Actually, because of #3590 this isn't really resolved and it now fails at runtime rather than preview_namelist time.
cesm.log:
dec0408.hsn.de.hpc.ucar.edu 0: (t_initf) profile_papi_enable= F
dec0408.hsn.de.hpc.ucar.edu 0: Abort with message Specified netCDF file does not exist. in file /glade/derecho/scratch/csgteam/temp/spack/derecho/24.12/builds/spack-stage-parallelio-2.6.6-5oefk2r5g2vtjc6igyiallo5pe5q6zep/spack-src/src/clib/pioc_support.c at line 2857
dec0408.hsn.de.hpc.ucar.edu 1: Abort with message Specified netCDF file does not exist. in file /glade/derecho/scratch/csgteam/temp/spack/derecho/24.12/builds/spack-stage-parallelio-2.6.6-5oefk2r5g2vtjc6igyiallo5pe5q6zep/spack-src/src/clib/pioc_support.c at line 2857
dec0408.hsn.de.hpc.ucar.edu 8: Abort with message Specified netCDF file does not exist. in file /glade/derecho/scratch/csgteam/temp/spack/derecho/24.12/builds/spack-stage-parallelio-2.6.6-5oefk2r5g2vtjc6igyiallo5pe5q6zep/spack-src/src/clib/pioc_support.c at line 2857
dec0408.hsn.de.hpc.ucar.edu 8: Obtained 10 stack frames.

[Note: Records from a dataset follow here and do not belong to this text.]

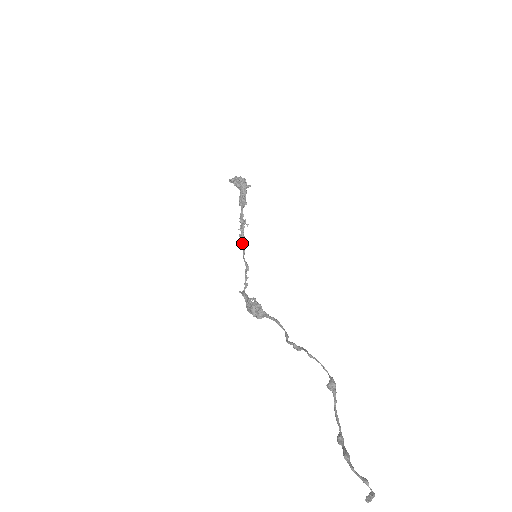
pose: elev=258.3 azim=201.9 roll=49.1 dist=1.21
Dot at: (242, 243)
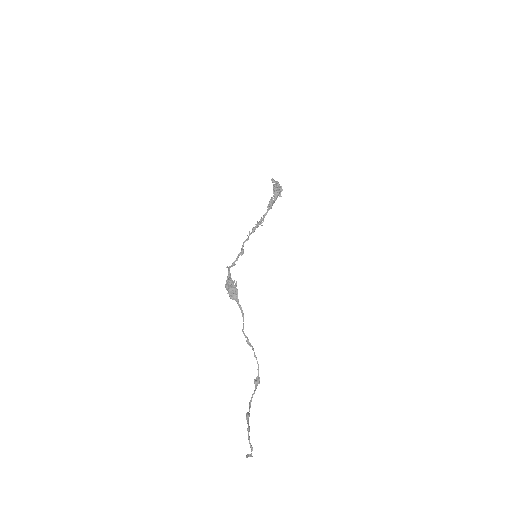
Dot at: occluded
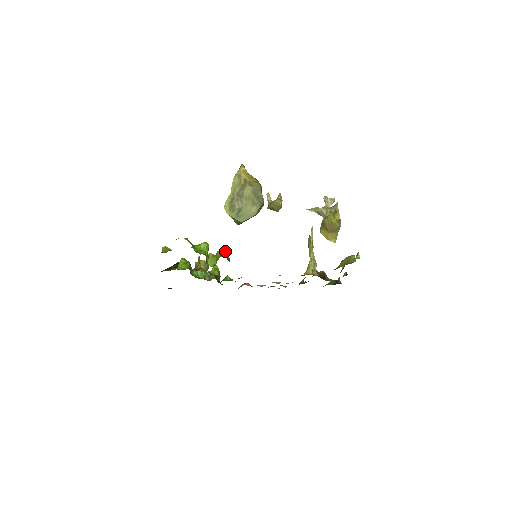
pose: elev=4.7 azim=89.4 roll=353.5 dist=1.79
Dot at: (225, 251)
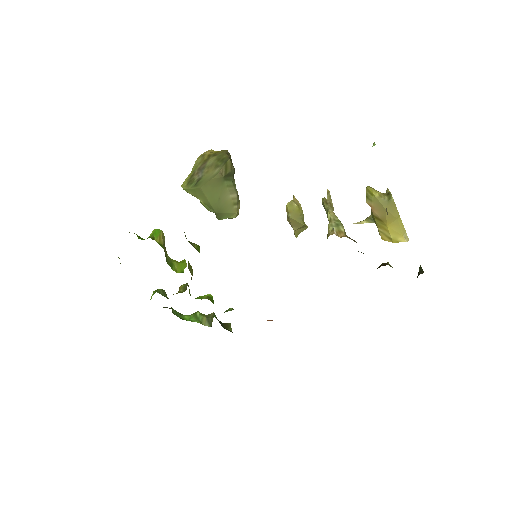
Dot at: occluded
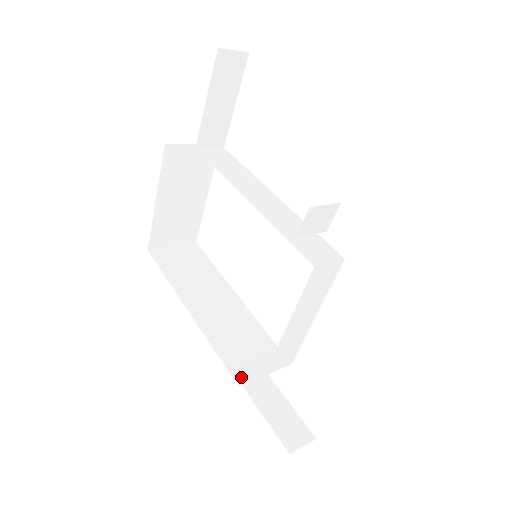
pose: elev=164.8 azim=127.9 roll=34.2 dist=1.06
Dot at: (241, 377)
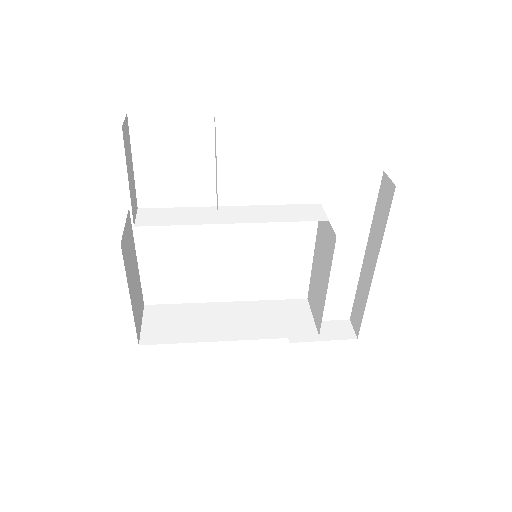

dec0408.hsn.de.hpc.ucar.edu 8: /glade/u/apps/derecho/24.12/spack/opt/spack/parallelio/2.6.6/cray-mpich/8.1.29/oneapi/2024.2.1/5oef/lib/libpioc.so(piodie+0x54) [0x15461e212334]
dec0408.hsn.de.hpc.ucar.edu 8: /glade/u/apps/derecho/24.12/spack/opt/spack/parallelio/2.6.6/cray-mpich/8.1.29/oneapi/2024.2.1/5oef/lib/libpioc.so(check_netcdf2+0xc4) [0x15461e2127a4]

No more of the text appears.